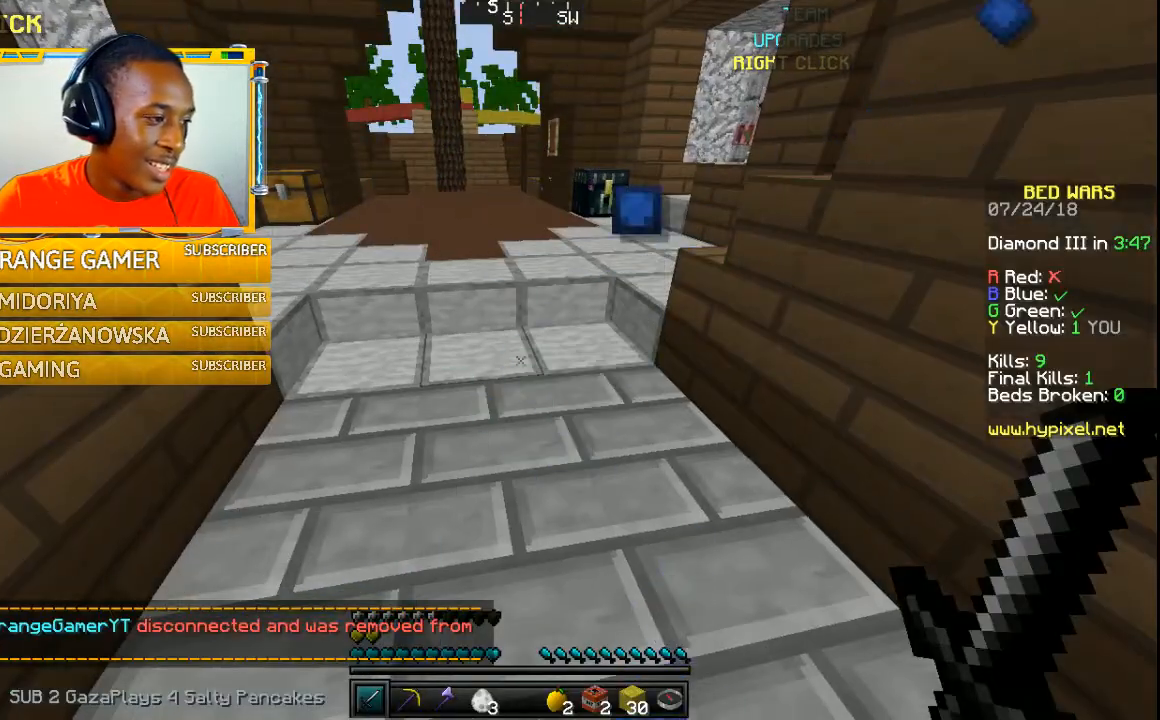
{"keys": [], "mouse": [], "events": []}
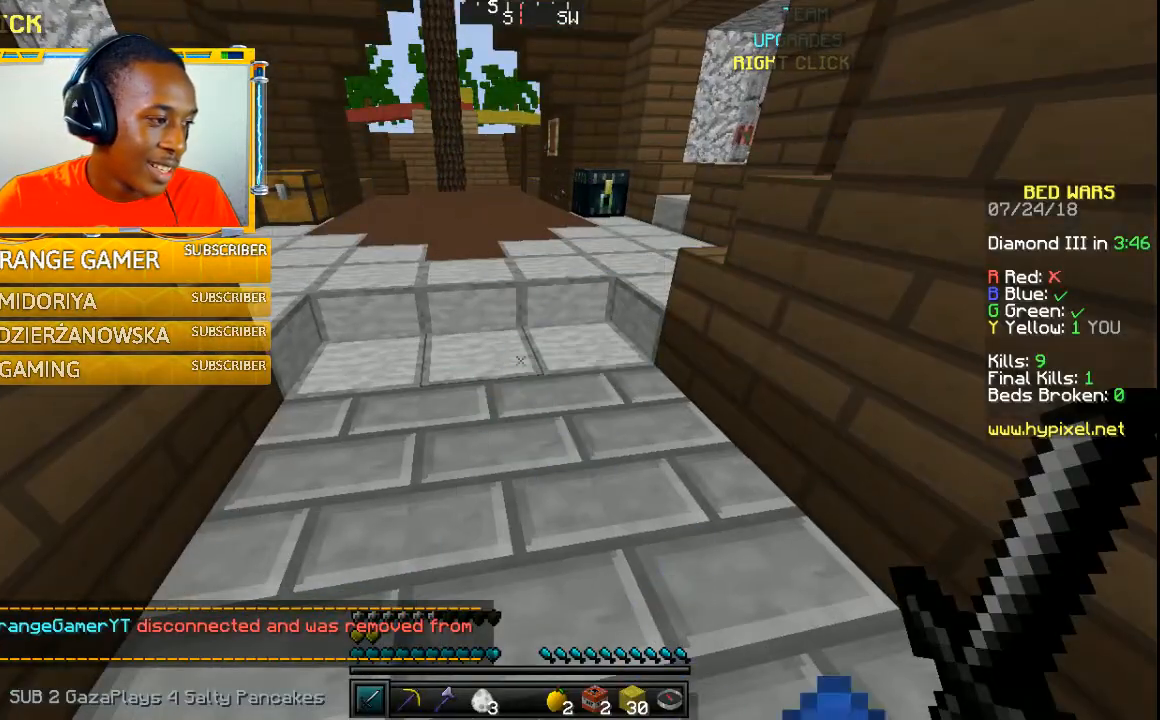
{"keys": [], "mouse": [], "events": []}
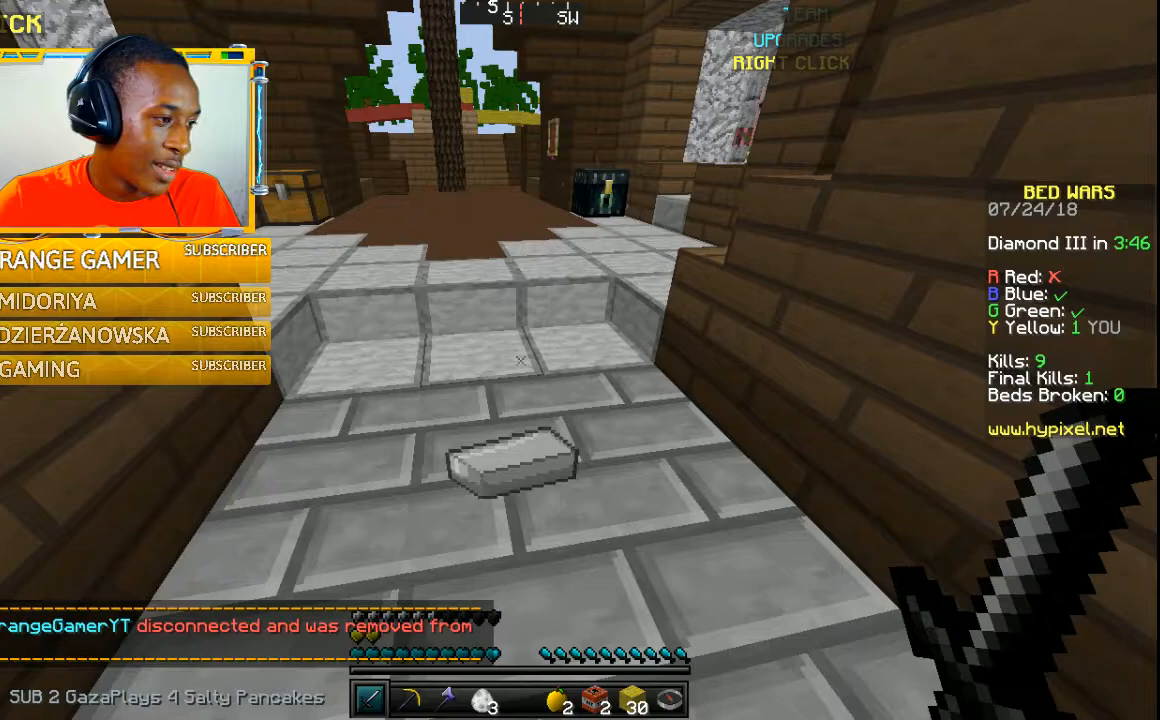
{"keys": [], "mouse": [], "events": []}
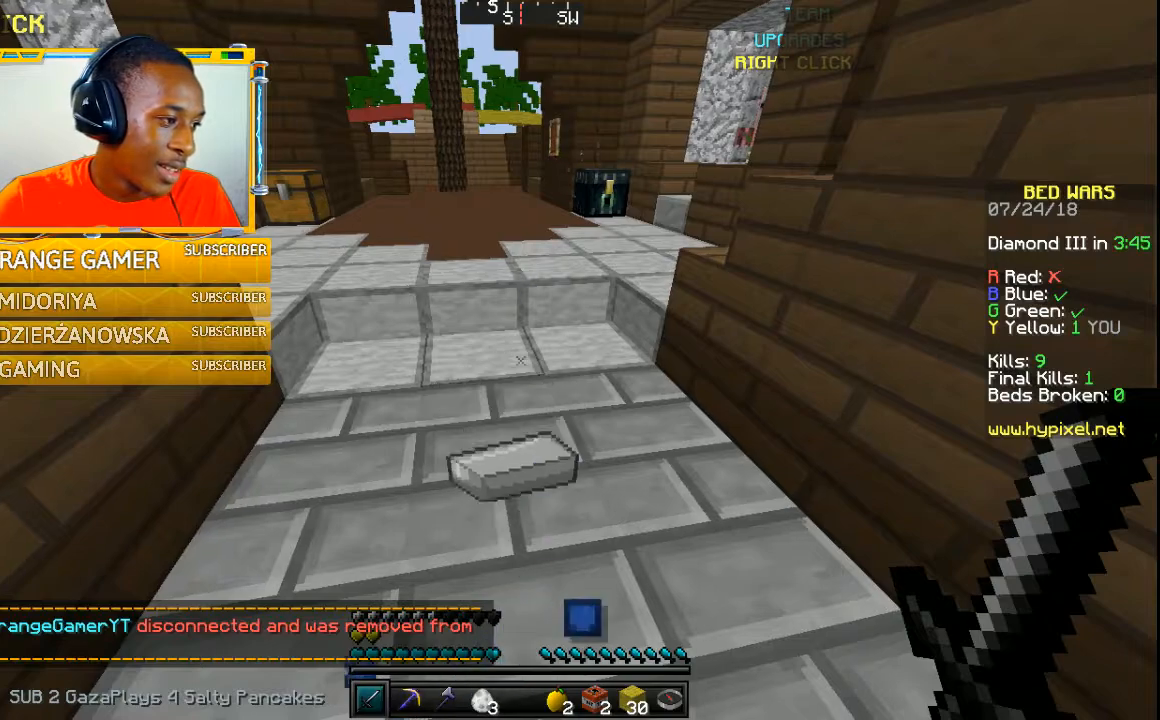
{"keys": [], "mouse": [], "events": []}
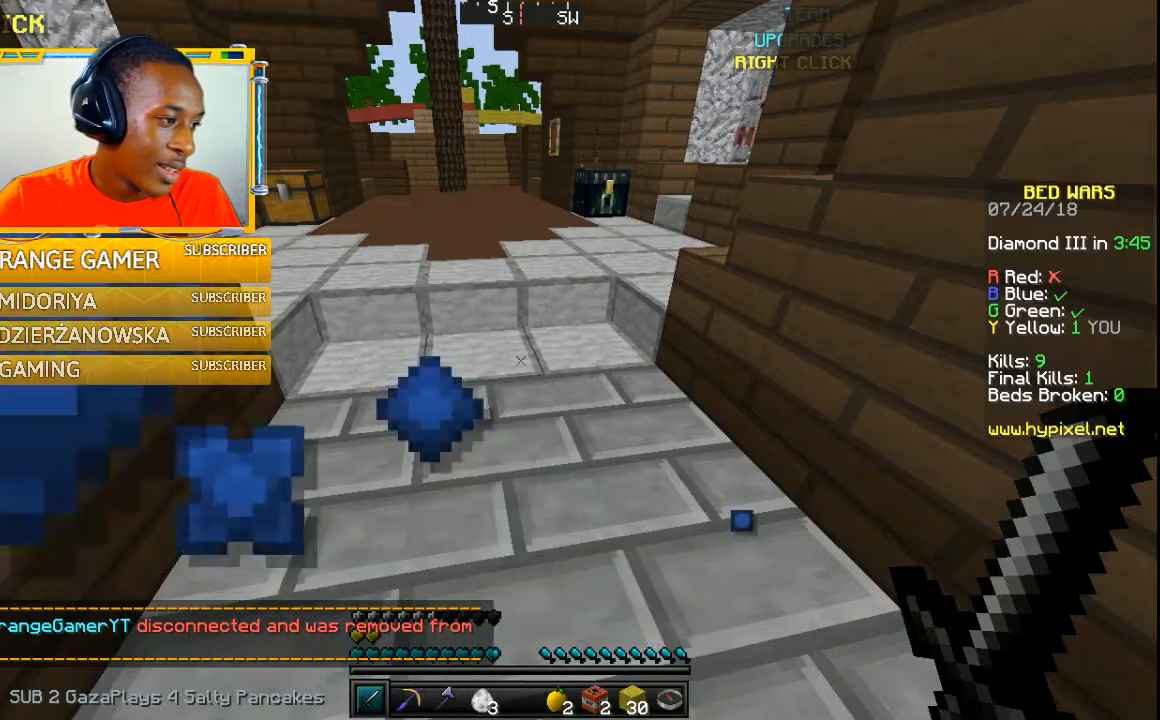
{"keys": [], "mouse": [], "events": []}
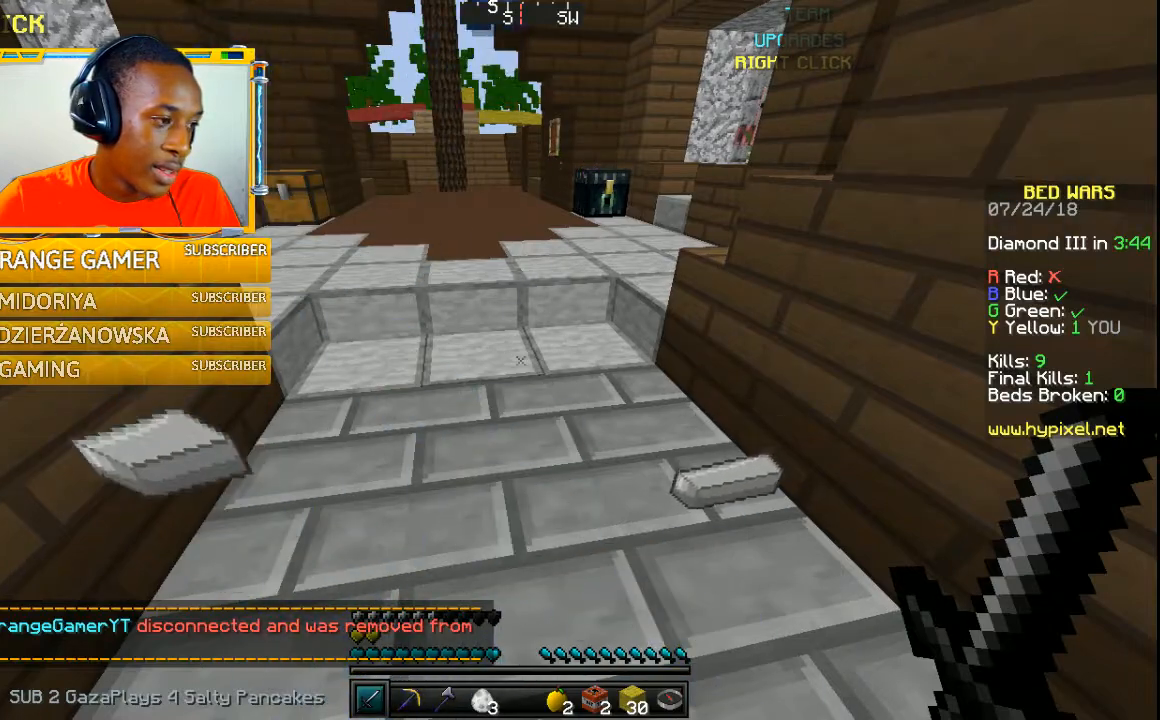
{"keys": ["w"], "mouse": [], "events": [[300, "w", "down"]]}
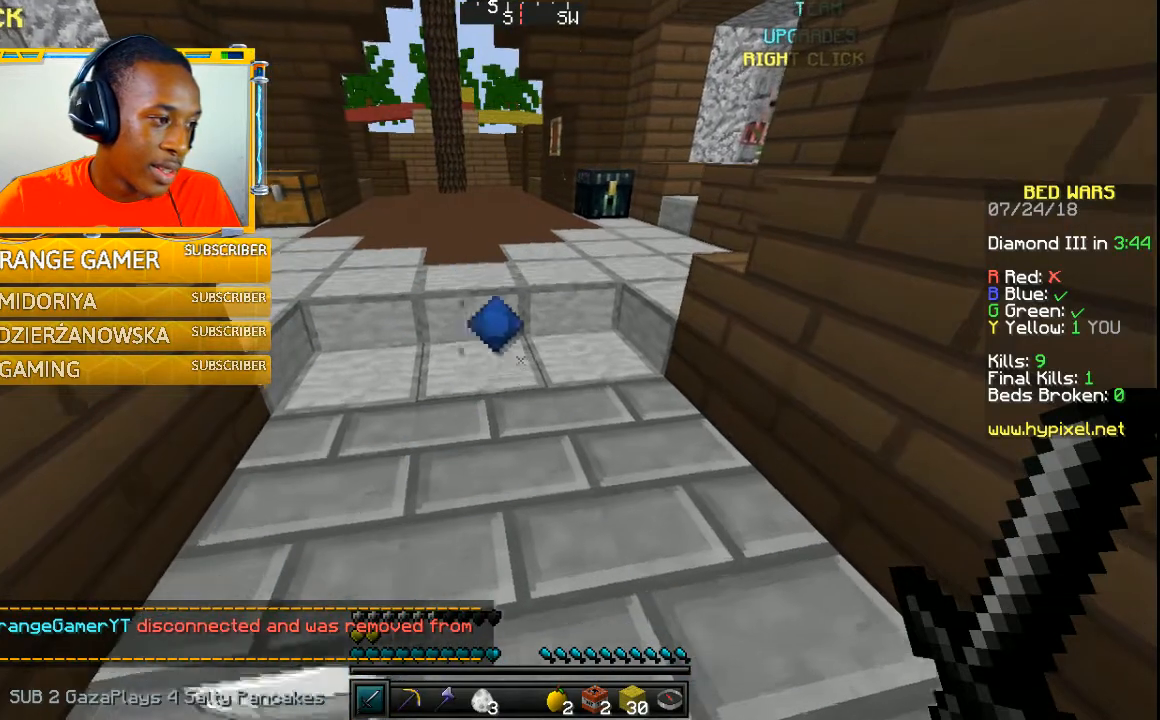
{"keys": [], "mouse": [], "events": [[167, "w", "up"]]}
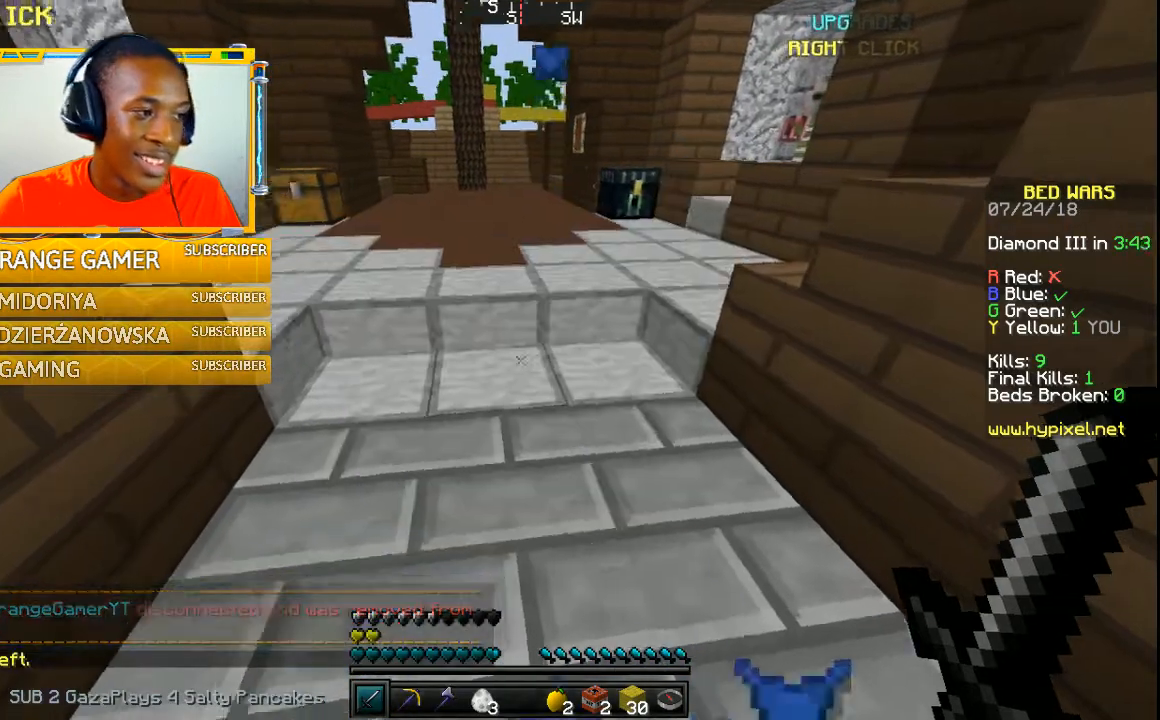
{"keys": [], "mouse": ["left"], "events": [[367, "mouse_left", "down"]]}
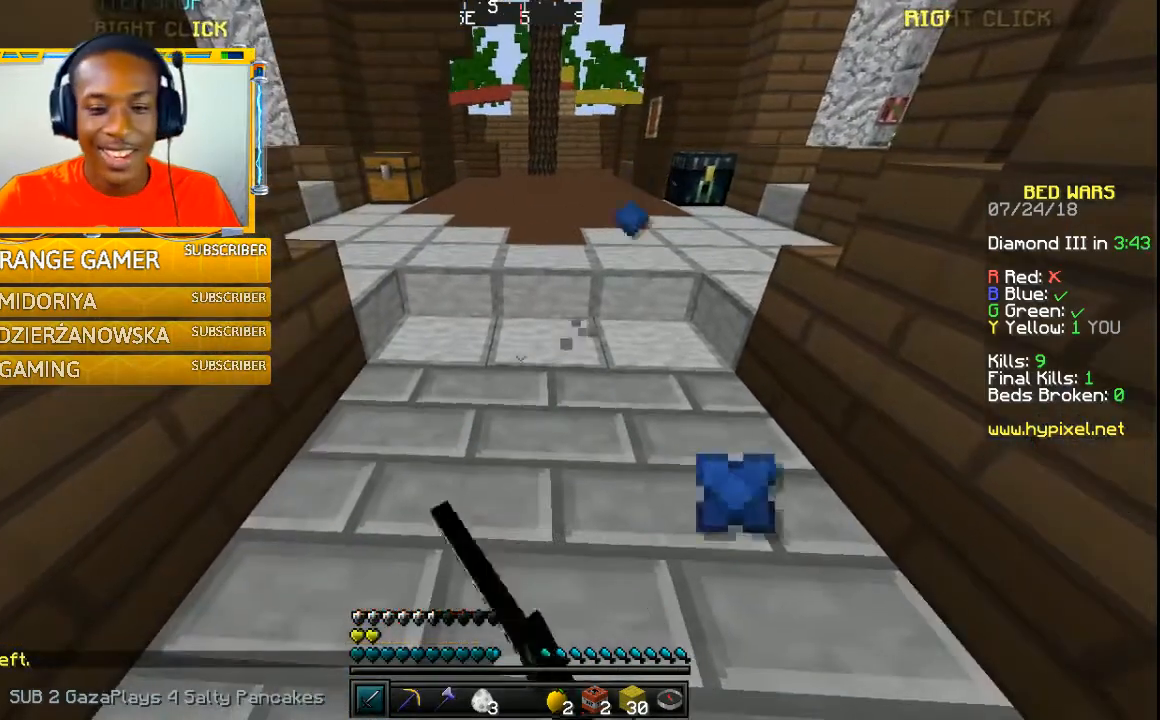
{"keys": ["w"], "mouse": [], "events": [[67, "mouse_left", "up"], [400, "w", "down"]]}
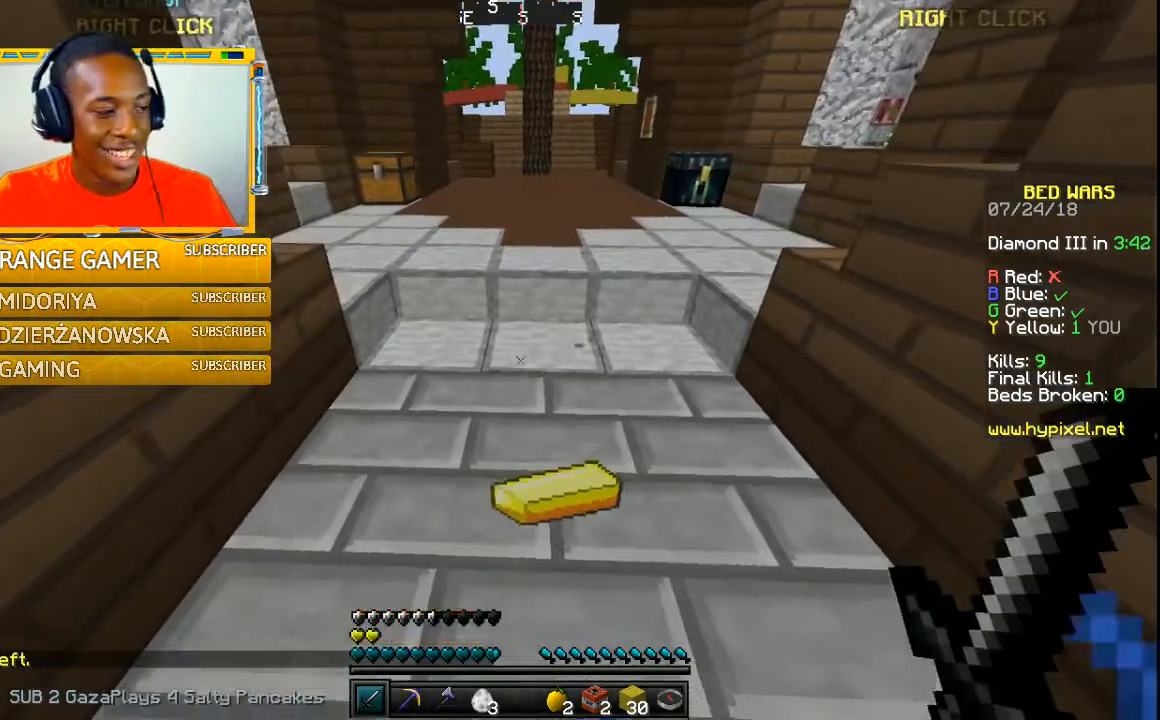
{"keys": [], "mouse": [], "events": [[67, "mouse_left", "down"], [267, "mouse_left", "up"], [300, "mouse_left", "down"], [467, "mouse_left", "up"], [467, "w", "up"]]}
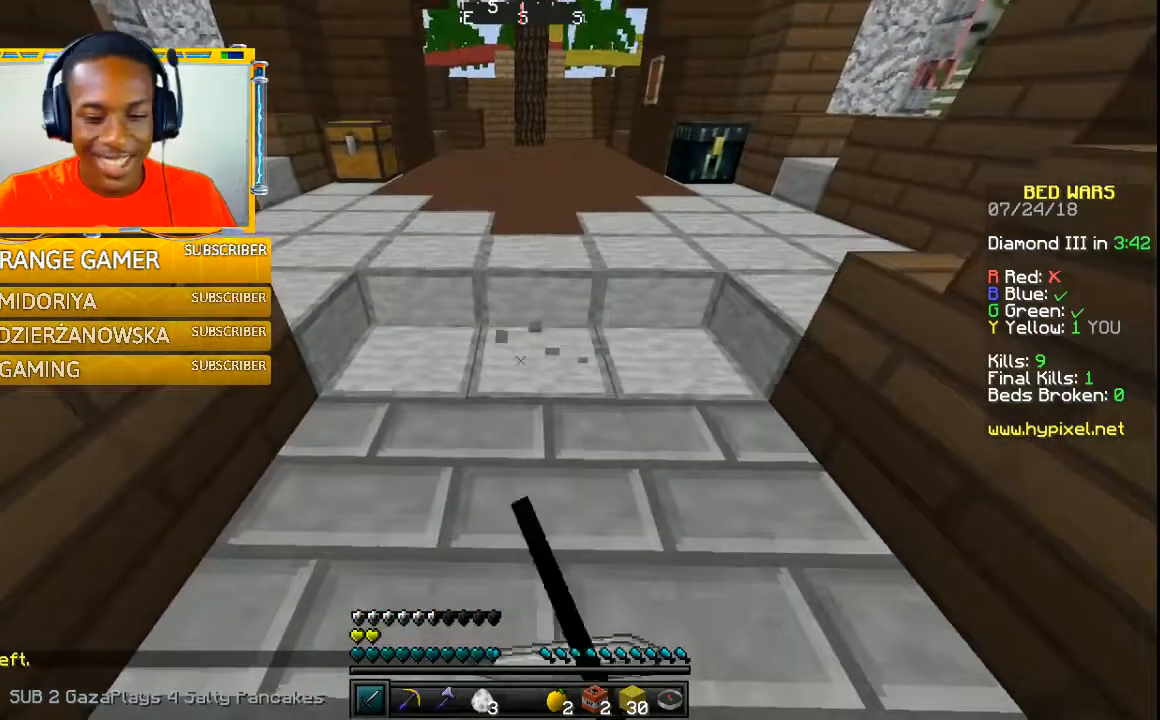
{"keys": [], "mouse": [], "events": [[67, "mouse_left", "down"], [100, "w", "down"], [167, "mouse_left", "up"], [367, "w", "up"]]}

+ + + + +

§ TASK PROMPT:
All lines of the material that contain the string "down" are to be copied.

§ RESPONSE FOR THIS EXERCISE:
{"keys": ["w"], "mouse": [], "events": [[300, "w", "down"]]}
{"keys": [], "mouse": ["left"], "events": [[367, "mouse_left", "down"]]}
{"keys": ["w"], "mouse": [], "events": [[67, "mouse_left", "up"], [400, "w", "down"]]}
{"keys": [], "mouse": [], "events": [[67, "mouse_left", "down"], [267, "mouse_left", "up"], [300, "mouse_left", "down"], [467, "mouse_left", "up"], [467, "w", "up"]]}
{"keys": [], "mouse": [], "events": [[67, "mouse_left", "down"], [100, "w", "down"], [167, "mouse_left", "up"], [367, "w", "up"]]}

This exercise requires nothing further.